To further generalize the embodiments illustrated by FIG. 4, optional connections to a logic lines 116 are illustrated. The power supply circuit 112 may derive multiple power signals from the logic signals appearing on logic lines 116 and all of the power signals are applied to the power output terminal 110. If multiple logic signals are used such that at least one logic signal is active at any given point in time, it is not necessary to provide a storage device 120 and it may be omitted. However, if desired, the storage device may be included for redundancy. Depending upon the application, the storage device may be a capacitor circuit, a battery circuit, or even an inductive circuit. In addition to deriving power from the logic line 116, the circuit 112 transfers the logic signals appearing on lines 116 to lines 122. As before, the power demands placed upon the logic signals are sufficiently low that the circuit 112 will not interfere with the logic signals.
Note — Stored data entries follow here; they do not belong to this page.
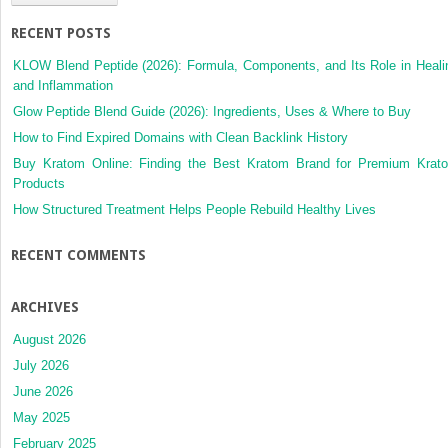
RECENT POSTS
KLOW Blend Peptide (2026): Formula, Components, and Its Role in Heali
and Inflammation
Glow Peptide Blend Guide (2026): Ingredients, Uses & Where to Buy
How to Find Expired Domains with Clean Backlink History
Buy Kratom Online: Finding the Best Kratom Brand for Premium Krat
Products
How Structured Treatment Helps People Rebuild Healthy Lives
RECENT COMMENTS
ARCHIVES
August 2026
July 2026
June 2026
May 2025
February 2025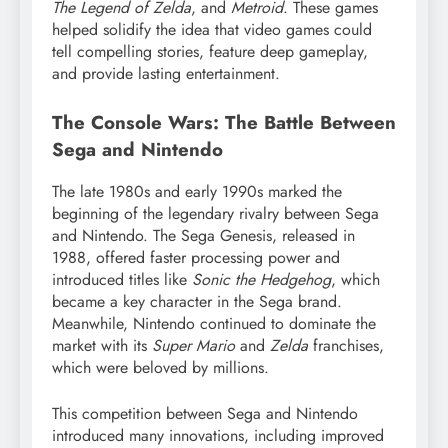
The Legend of Zelda
, and
Metroid
. These games
helped solidify the idea that video games could
tell compelling stories, feature deep gameplay,
and provide lasting entertainment.
The Console Wars: The Battle Between
Sega and Nintendo
The late 1980s and early 1990s marked the
beginning of the legendary rivalry between Sega
and Nintendo. The Sega Genesis, released in
1988, offered faster processing power and
introduced titles like
Sonic the Hedgehog
, which
became a key character in the Sega brand.
Meanwhile, Nintendo continued to dominate the
market with its
Super Mario
and
Zelda
franchises,
which were beloved by millions.
This competition between Sega and Nintendo
introduced many innovations, including improved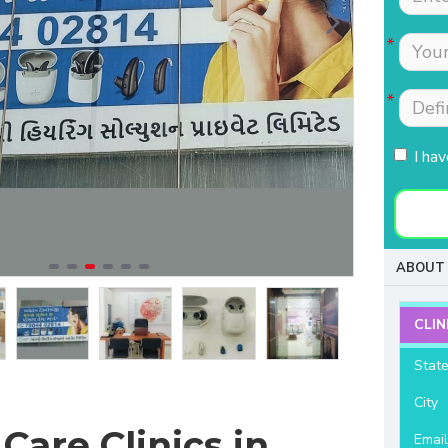
Tests were conducted
Nimmi with lot of
quickly.Easily accessible
patience which is most
to people coming from
needed for patients
HSR, sarjapur road ,
coming to buy hearing
Koramangla.It is near to
aids. Thanks for your
KLM mall HSR layout
support and services.
I ha
27th main.
- Raviteja Chowdari
- Vasumathi Ramesh
ABOUT 
CLIN
Stat
City
Care Clinics in
Emai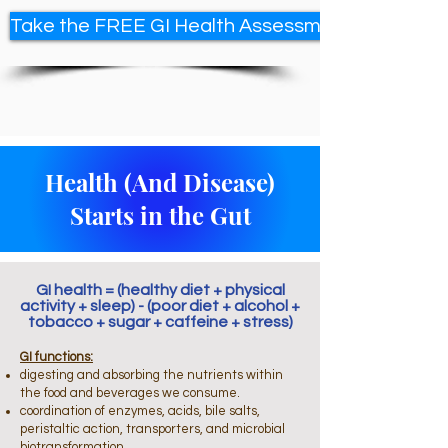
Take the FREE GI Health Assessment
Health (And Disease)
Starts in the Gut
GI health = (healthy diet + physical
activity + sleep) - (poor diet + alcohol +
tobacco + sugar + caffeine + stress)
GI functions:
digesting and absorbing the nutrients within
the food and beverages we consume.
coordination of enzymes, acids, bile salts,
peristaltic action, transporters, and microbial
biotransformation.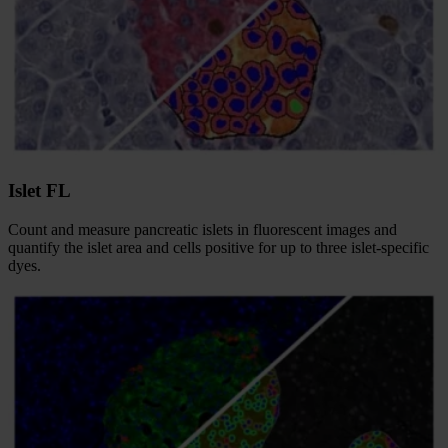
Islet FL
Count and measure pancreatic islets in fluorescent images and
quantify the islet area and cells positive for up to three islet-specific
dyes.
That is, the amplitude and duration of the logic signals will remain substantially unchanged by the supply circuit 112.
While the present invention has been described with reference to several embodiments that are discussed as examples, it will be understood that the invention is capable of numerous rearrangements, modifications, and substitutions of parts without departing from the scope and spirit of the invention as defined in the appended claims.